§ **COSA FARE**
Riporta tali e quali tutte le righe dei record da quella contenente "remain at the" fino alla fine dei record, estremi inclusi. Escludi le immagini dalla risposta.

=== DATI REGISTRATI ===

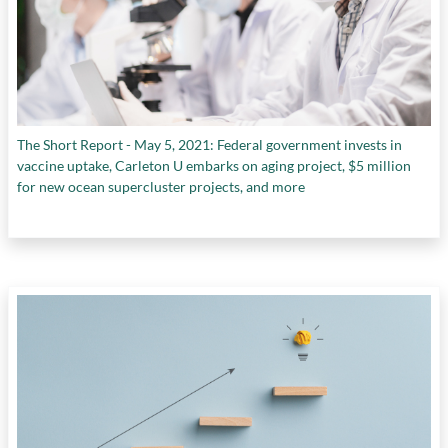
The Short Report - May 5, 2021: Federal government invests in
vaccine uptake, Carleton U embarks on aging project, $5 million
for new ocean supercluster projects, and more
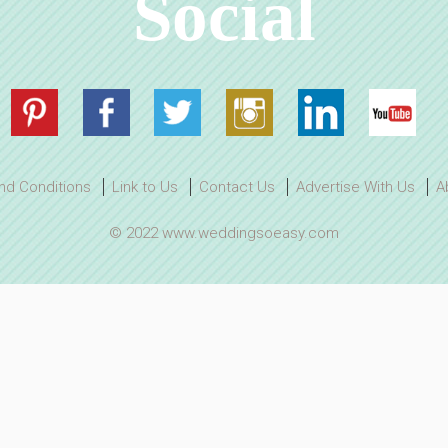
Social
nd Conditions
Link to Us
Contact Us
Advertise With Us
A
© 2022 www.weddingsoeasy.com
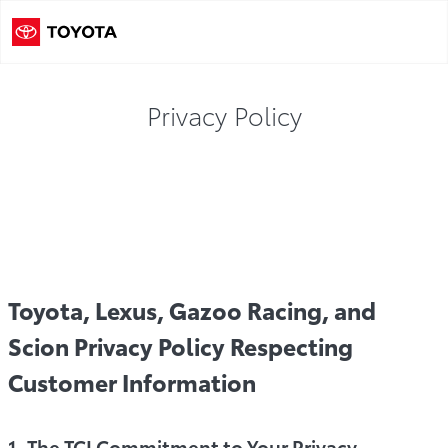
Privacy Policy
cy Policy
TCCI Privacy Content
Connected Services Pr
Toyota, Lexus, Gazoo Racing, and
Scion Privacy Policy Respecting
Customer Information
1. The TCI Commitment to Your Privacy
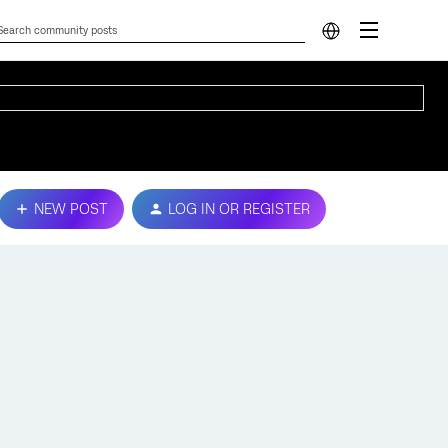
NEW POST
LOG IN OR REGISTER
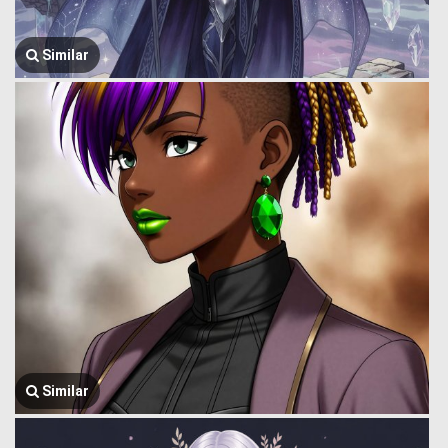
Similar
Similar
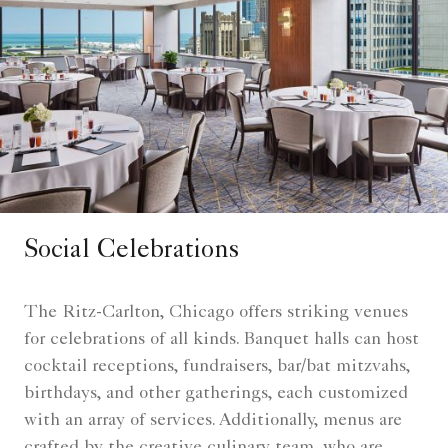
Social Celebrations
The Ritz-Carlton, Chicago offers striking venues
for celebrations of all kinds. Banquet halls can host
cocktail receptions, fundraisers, bar/bat mitzvahs,
birthdays, and other gatherings, each customized
with an array of services. Additionally, menus are
crafted by the creative culinary team, who are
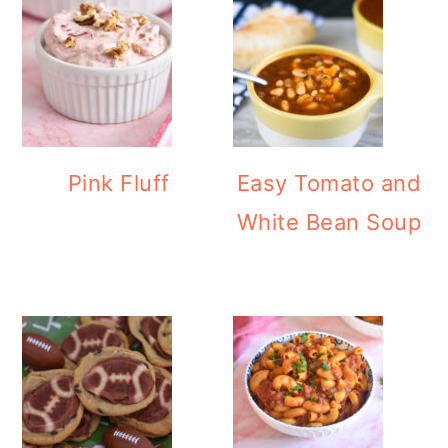
Pink Fluff
Easy Tomato and
White Bean Soup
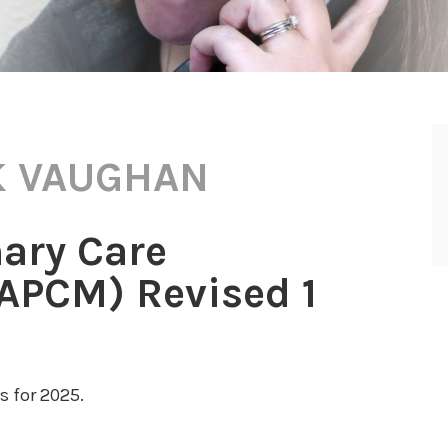
 VAUGHAN
ary Care
PCM) Revised 1
 for 2025.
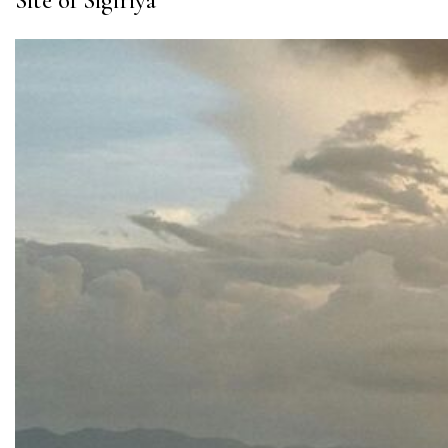
Site of Sigiriya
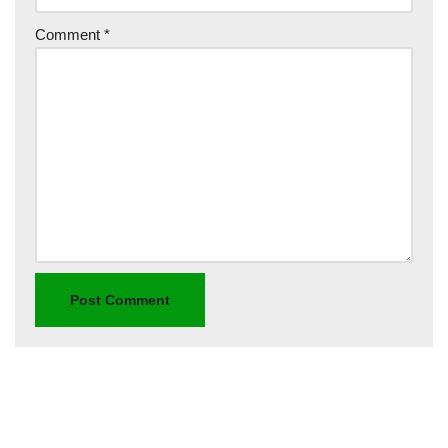
Comment
*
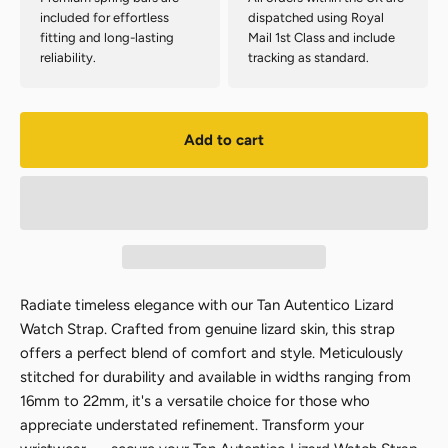
included for effortless
dispatched using Royal
fitting and long-lasting
Mail 1st Class and include
reliability.
tracking as standard.
Add to cart
Radiate timeless elegance with our Tan Autentico Lizard
Watch Strap. Crafted from genuine lizard skin, this strap
offers a perfect blend of comfort and style. Meticulously
stitched for durability and available in widths ranging from
16mm to 22mm, it's a versatile choice for those who
appreciate understated refinement. Transform your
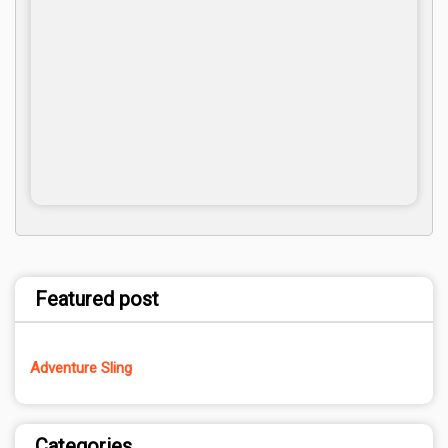
Featured post
Adventure Sling
Categories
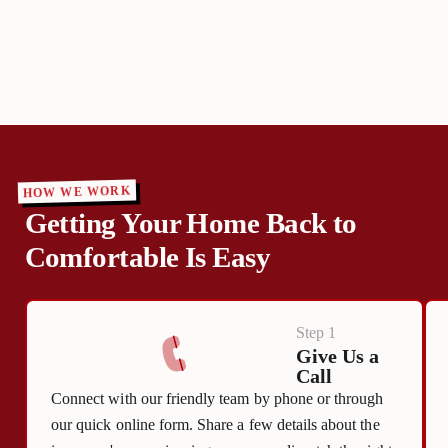
HOW WE WORK
Getting Your Home Back to
Comfortable Is Easy
Step 1
Give Us a
Call
Connect with our friendly team by phone or through
our quick online form. Share a few details about the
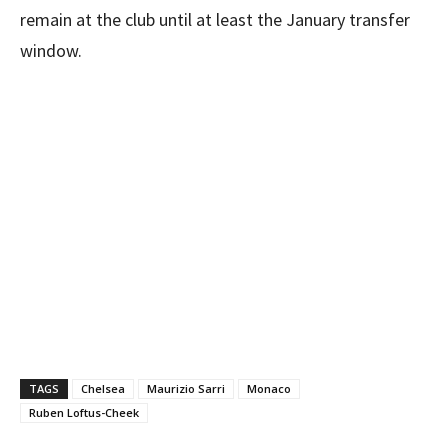
remain at the club until at least the January transfer
window.
TAGS
Chelsea
Maurizio Sarri
Monaco
Ruben Loftus-Cheek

===

§ **SPAZIO RISPOSTA**
remain at the club until at least the January transfer
window.
TAGS
Chelsea
Maurizio Sarri
Monaco
Ruben Loftus-Cheek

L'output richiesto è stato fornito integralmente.